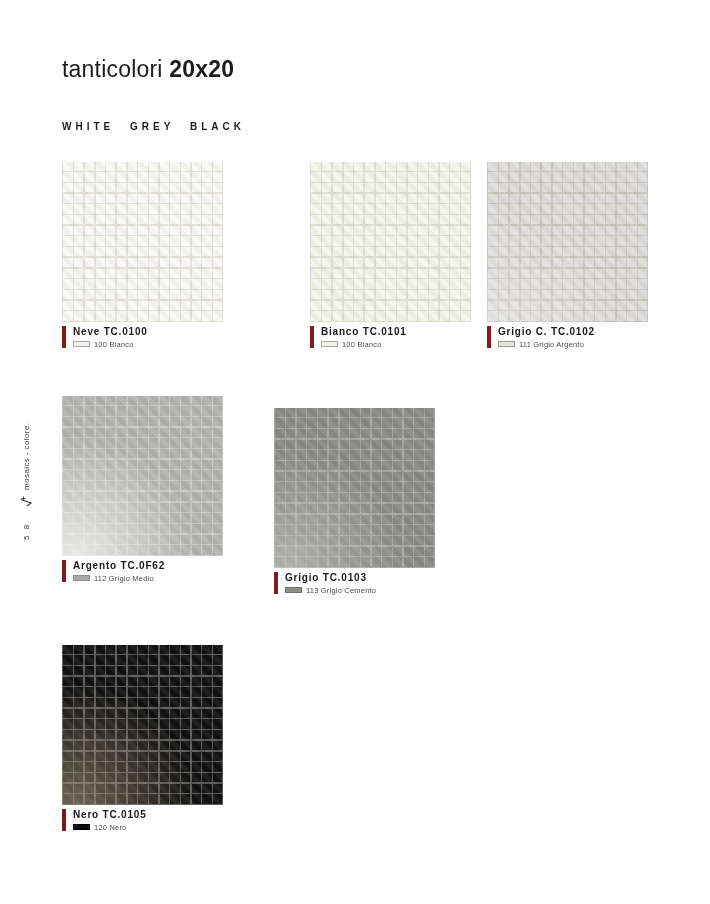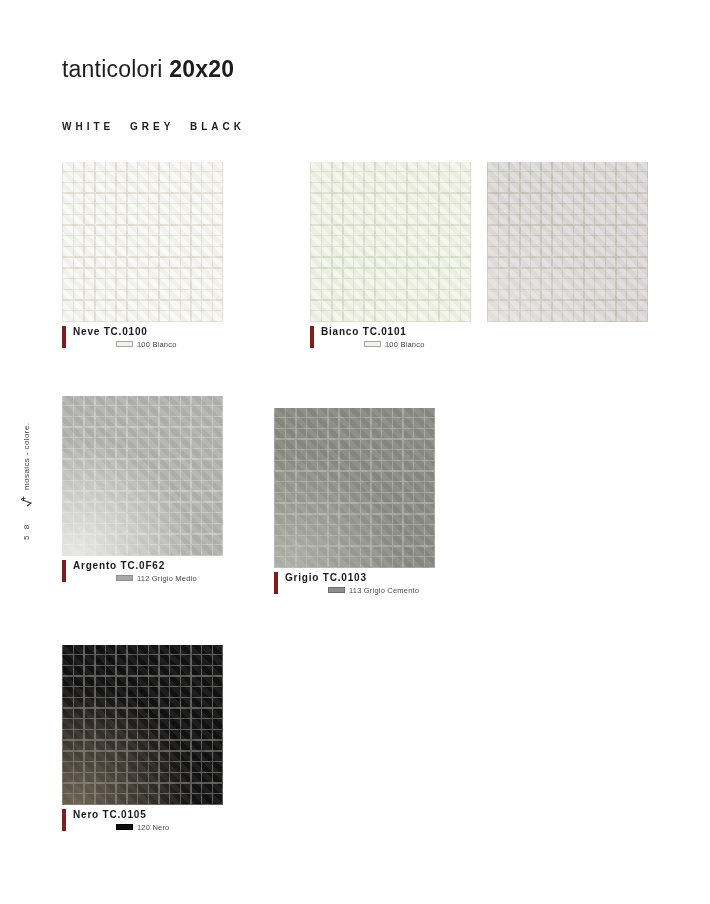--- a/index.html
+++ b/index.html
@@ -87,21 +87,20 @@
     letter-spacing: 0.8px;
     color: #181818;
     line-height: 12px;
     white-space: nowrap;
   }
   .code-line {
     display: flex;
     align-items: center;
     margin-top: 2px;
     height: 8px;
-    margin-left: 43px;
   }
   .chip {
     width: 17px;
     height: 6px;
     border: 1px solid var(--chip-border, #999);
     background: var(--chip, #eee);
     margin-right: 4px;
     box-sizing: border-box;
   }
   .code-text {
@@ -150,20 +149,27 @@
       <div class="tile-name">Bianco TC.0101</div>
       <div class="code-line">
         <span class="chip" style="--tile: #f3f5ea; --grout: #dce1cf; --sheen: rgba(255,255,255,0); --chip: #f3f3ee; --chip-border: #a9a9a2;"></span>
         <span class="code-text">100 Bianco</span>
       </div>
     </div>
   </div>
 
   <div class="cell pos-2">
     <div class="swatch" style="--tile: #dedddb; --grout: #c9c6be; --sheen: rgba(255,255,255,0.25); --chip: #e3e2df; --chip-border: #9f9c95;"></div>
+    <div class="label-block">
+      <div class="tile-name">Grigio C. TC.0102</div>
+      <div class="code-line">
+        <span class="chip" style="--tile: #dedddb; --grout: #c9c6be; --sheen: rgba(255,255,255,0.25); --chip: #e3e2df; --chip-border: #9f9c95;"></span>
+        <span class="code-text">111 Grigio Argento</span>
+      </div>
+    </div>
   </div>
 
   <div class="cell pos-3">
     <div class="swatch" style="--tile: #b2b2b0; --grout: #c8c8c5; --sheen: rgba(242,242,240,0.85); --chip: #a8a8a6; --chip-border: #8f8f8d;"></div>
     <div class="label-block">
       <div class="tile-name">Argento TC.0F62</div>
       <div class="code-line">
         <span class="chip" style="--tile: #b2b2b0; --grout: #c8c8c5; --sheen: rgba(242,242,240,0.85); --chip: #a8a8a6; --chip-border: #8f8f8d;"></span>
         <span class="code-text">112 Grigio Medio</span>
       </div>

* * *

> [WORK ITEM]
From the records above, pull every line that carries the word "grout".

> [SOLUTION]
         <span class="chip" style="--tile: #f3f5ea; --grout: #dce1cf; --sheen: rgba(255,255,255,0); --chip: #f3f3ee; --chip-border: #a9a9a2;"></span>
     <div class="swatch" style="--tile: #dedddb; --grout: #c9c6be; --sheen: rgba(255,255,255,0.25); --chip: #e3e2df; --chip-border: #9f9c95;"></div>
+        <span class="chip" style="--tile: #dedddb; --grout: #c9c6be; --sheen: rgba(255,255,255,0.25); --chip: #e3e2df; --chip-border: #9f9c95;"></span>
     <div class="swatch" style="--tile: #b2b2b0; --grout: #c8c8c5; --sheen: rgba(242,242,240,0.85); --chip: #a8a8a6; --chip-border: #8f8f8d;"></div>
         <span class="chip" style="--tile: #b2b2b0; --grout: #c8c8c5; --sheen: rgba(242,242,240,0.85); --chip: #a8a8a6; --chip-border: #8f8f8d;"></span>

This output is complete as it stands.